As the days count down to the qualifying round for the 2013 World Baseball Classic, supporters of Israel’s possible entry gathered at the City Winery in Manhattan on July 22 to raise funds, share a drink and a meal, and shmooze about the international pastime.
The Israeli national team has enlisted several former Major Leaguers — including Brad Ausmus, Shawn Green, Gabe Kapler, and Scott Schoeneweis — to coach and play in a qualifying double-elimination tournament against squads from South Africa, France, and Spain. The competition will be held in Jupiter, Fla., Sept. 19-23. The dates for the qualifier were specifically picked to avoid conflicting with Yom Kippur, which begins Sept. 25.
Since the games occur during the regular season, such active Jewish Major Leaguers as Ike Davis, Ryan Braun, Ian Kinsler, and Kevin Youkilis will not be able to participate, although some Jewish minor leaguers might be selected. If Israel manages to secure a spot for the WBC, which will be held during spring training, the Major Leaguers would be able to play; several have expressed an interest in representing the Jewish state.
Any player eligible to be a citizen under Israeli law would qualify for the team, said Peter Kurz, secretary general of the Israel Association of Baseball; the halachic standard of matrilineal descent does not apply.
Former West Orange resident Jeffrey Rosen, who owns the Maccabi Haifa Heat basketball team, is an active fund-raiser for Team Israel. He told NJ Jewish News his company, Triangle Financial Services, which includes a sports agency, has “a deal going where we have a matching program with the JNF, so our group…is responsible for raising about $50,000 toward the Israeli baseball team.”
Rosen said Marvin Goldklang, chair of the Goldklang Group, a sports entertainment consulting and management firm based in Florham Park, has made a similar commitment.
Having Jewish Major Leaguers on Team Israel “would be a glorious moment,” said Rosen, but, he acknowledged, “it’s a long, uphill battle to get there because we’re working with minor leaguers and our Israeli players. So I think we’re in an underdog role, but we have a fighting chance. If we make the cut, it could be really exciting.”
He also has an ulterior motive for supporting the venture: bringing professional baseball back to Israel. “That’s really why I’m doing this,” said Rosen, who was a major investor in the original Israel Baseball League, which folded after its lone season in 2007. “When you have a good idea, it maybe takes a long time.

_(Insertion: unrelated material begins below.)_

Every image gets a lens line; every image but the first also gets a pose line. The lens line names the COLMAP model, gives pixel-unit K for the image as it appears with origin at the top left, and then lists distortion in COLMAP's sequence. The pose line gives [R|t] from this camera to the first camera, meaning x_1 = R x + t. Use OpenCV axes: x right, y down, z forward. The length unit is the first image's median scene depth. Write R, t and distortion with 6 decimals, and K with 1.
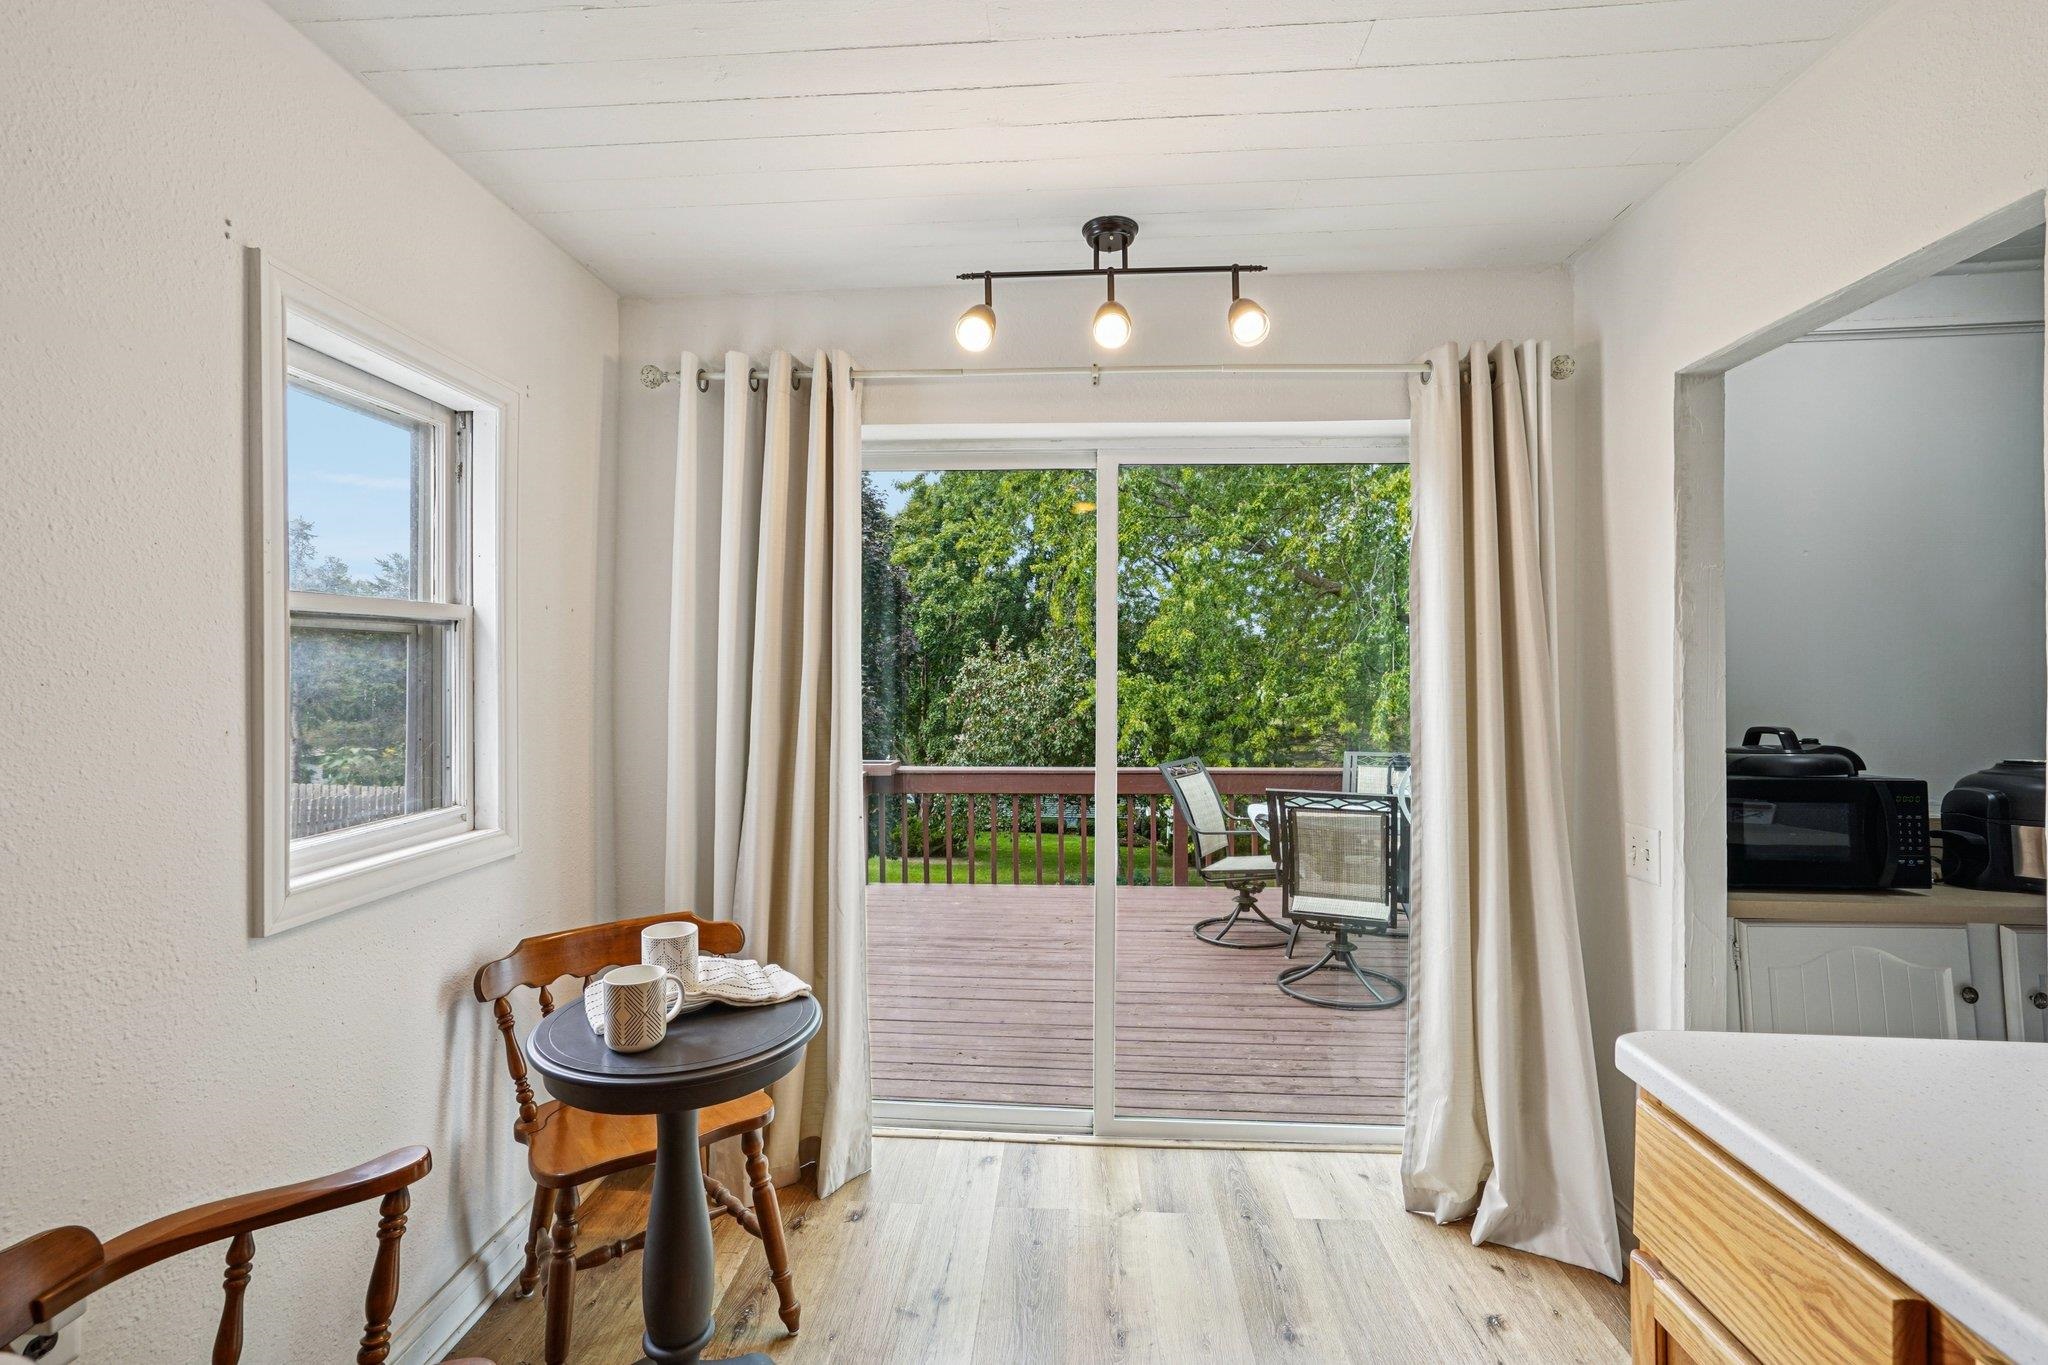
lens RADIAL K [[962.6, 0, 996.3], [0, 962.6, 663.9], [0, 0, 1]] dist [0.001608, 0.000369]
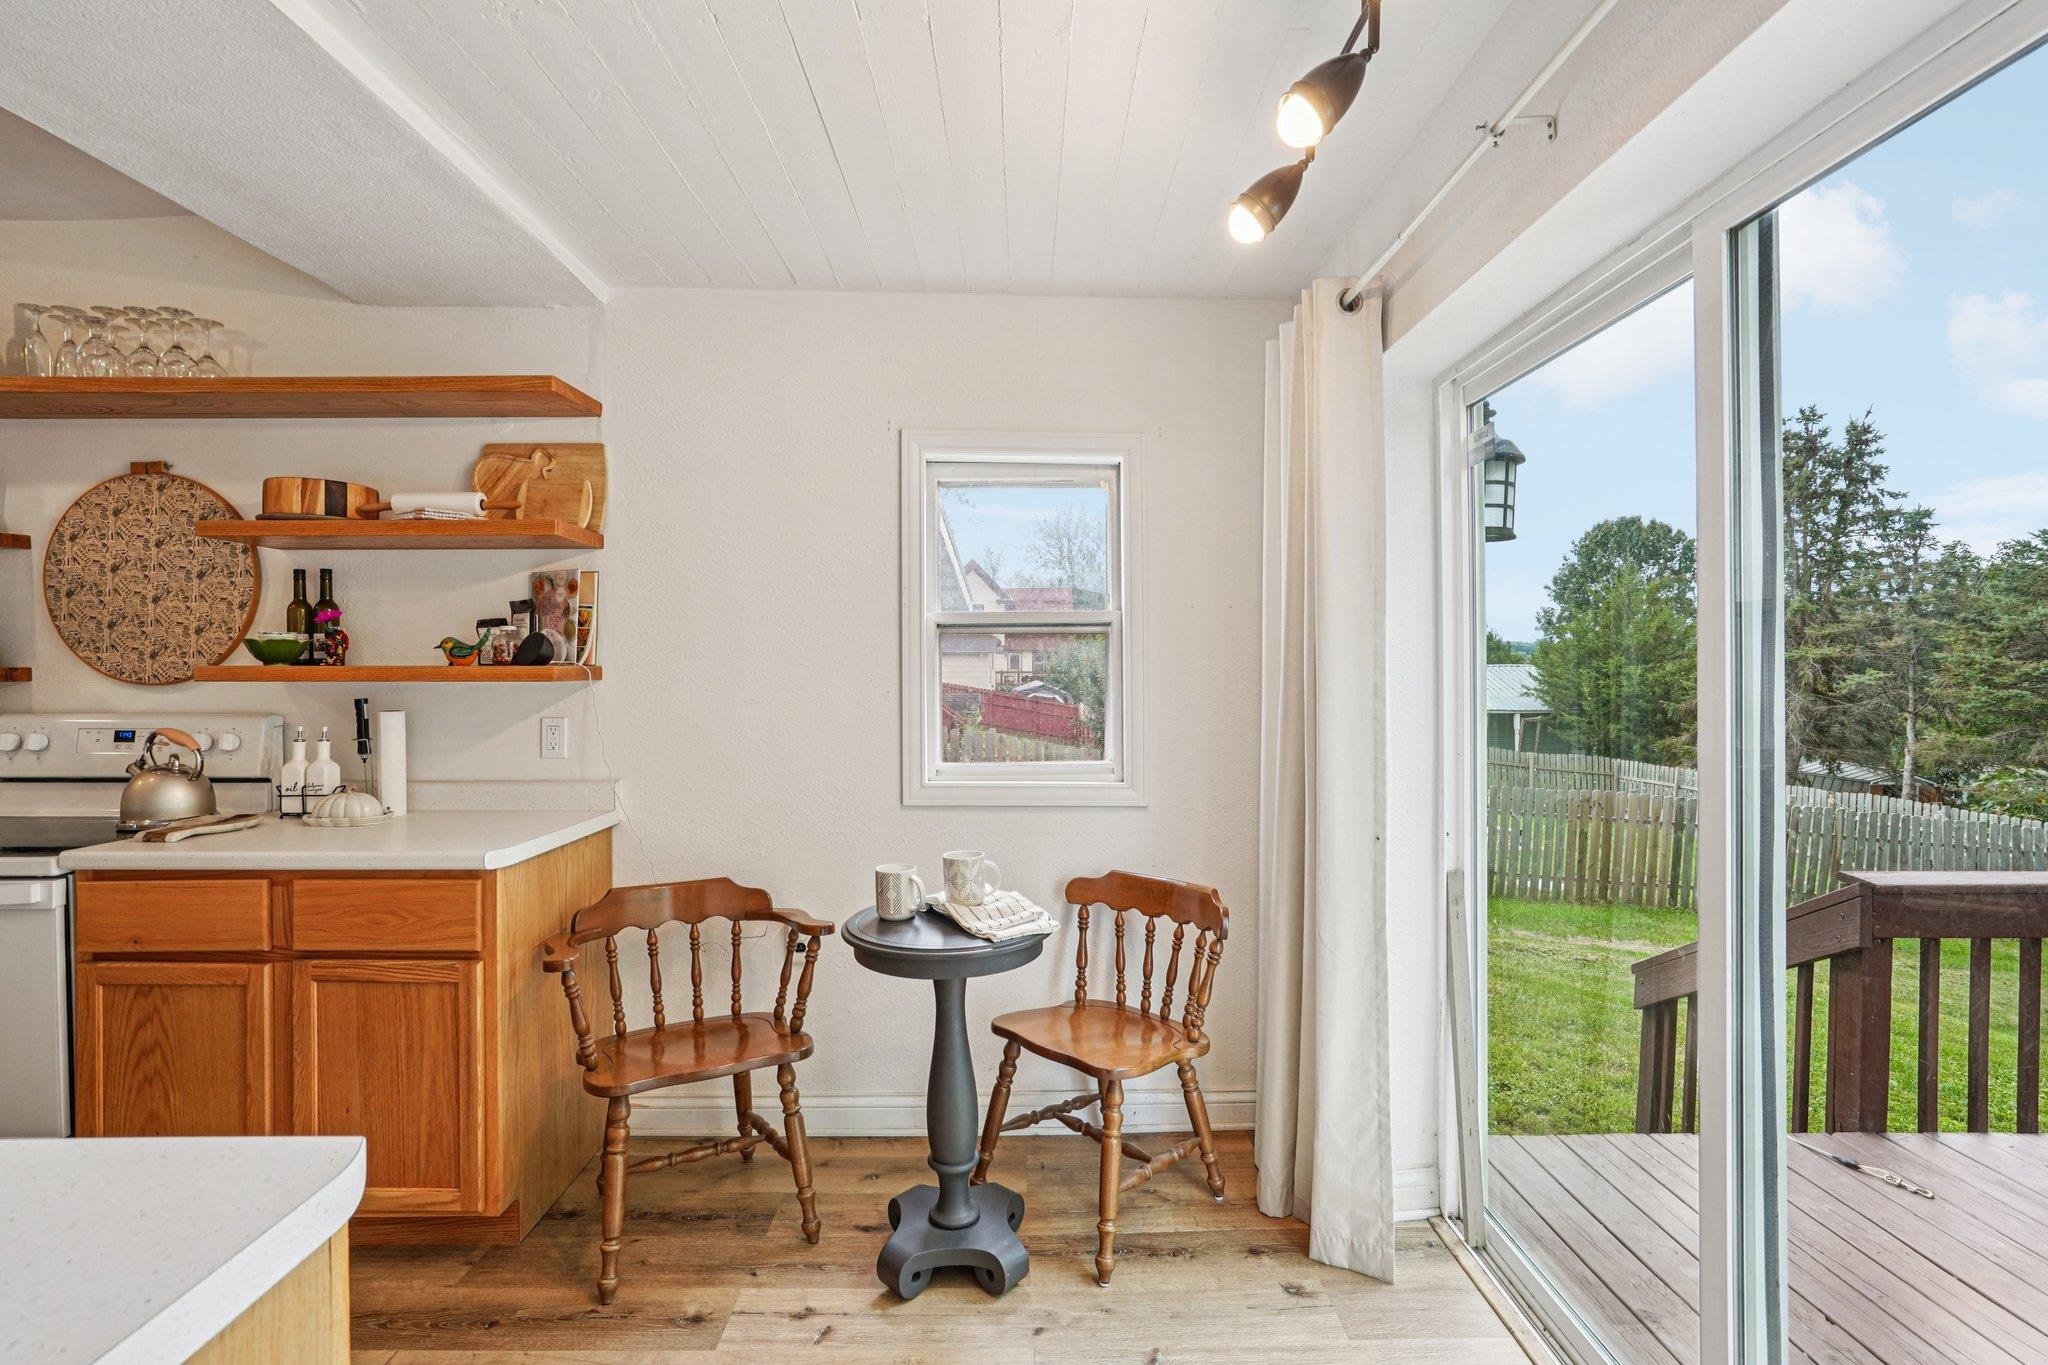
lens RADIAL K [[941.9, 0, 1003.5], [0, 941.9, 670.9], [0, 0, 1]] dist [-0.037011, 0.014119]
pose [[0.073381, -0.003279, -0.997299, 0.752071], [0.003421, 0.999990, -0.003036, 0.026526], [0.997298, -0.003189, 0.073392, 0.777664]]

“My goal — and I think it’s a goal the IAB embraces — is to build a professional field, a ‘field of dreams,’ in Ra’anana,” he said. The field would be used by amateur players and would also serve as “our base for professional baseball.” Rosen said he estimates the project would “probably take a couple million dollars to get it done” and is still years away.
Mark Rattner and his sons, David and Eric, all have strong ties to baseball in Israel: During the IBL season, Eric was a catcher on the Tel Aviv Lightning while David served as head of IBL operations. Mark Rattner, president of the Central Jersey Board of Jewish National Fund and the JNF lay leader coordinating the organization’s efforts to assist the development of baseball in Israel, has been involved since the league’s nascent days. He was excited about the prospect of Israel appearing on an international stage if the team can advance to the WBC. “They’ll be facing South Africa, France, and Spain…. I don’t know if [those countries] have the same resources as far as being able to tap into players.”
During dinner, Kurz, who also serves as general manager for Team Israel, told the group of about 70 supporters that the WBC is an important step in advancing baseball in Israel. “It would strengthen awareness and popularity of the game, which is still foreign to Israelis; it would offer global coverage and positive press for Israel; and it would build bridges between Jewish-American fans and Israelis,” he said.
Organizers for the event were hoping to raise $400,000 to cover travel and training expense for the team, which will consist of 28 players. A similar event was held in Chicago on July 25.
Former Mets favorite Art Shamsky — who managed the Modi’in Miracle franchise in the IBL — encouraged the audience to give generously. The international competition offered “a wonderful opportunity for Israel to get involved in baseball, [and] it will be a wonderful experience for you to say you were a part of it,” Shamsky said.
Ausmus, who will serve as field manager, sent a video message thanking the group for its support and comparing the legends of baseball — Ruth, Mays, and Koufax — with those of the Torah — Abraham, Isaac, and Jacob.
Israeli singer David Broza provided entertainment, including a Hebrew rendition of “Take Me Out to the Ball Game.”